**Directions for this task:** An exact copy of all the data is needed, with every picture left out.

====== Data for the task ======

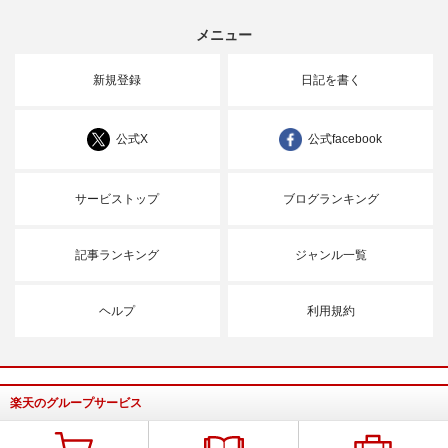
メニュー
新規登録
日記を書く
公式X
公式facebook
サービストップ
ブログランキング
記事ランキング
ジャンル一覧
ヘルプ
利用規約
楽天のグループサービス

======

**Task answer:**
メニュー
新規登録
日記を書く
公式X
公式facebook
サービストップ
ブログランキング
記事ランキング
ジャンル一覧
ヘルプ
利用規約
楽天のグループサービス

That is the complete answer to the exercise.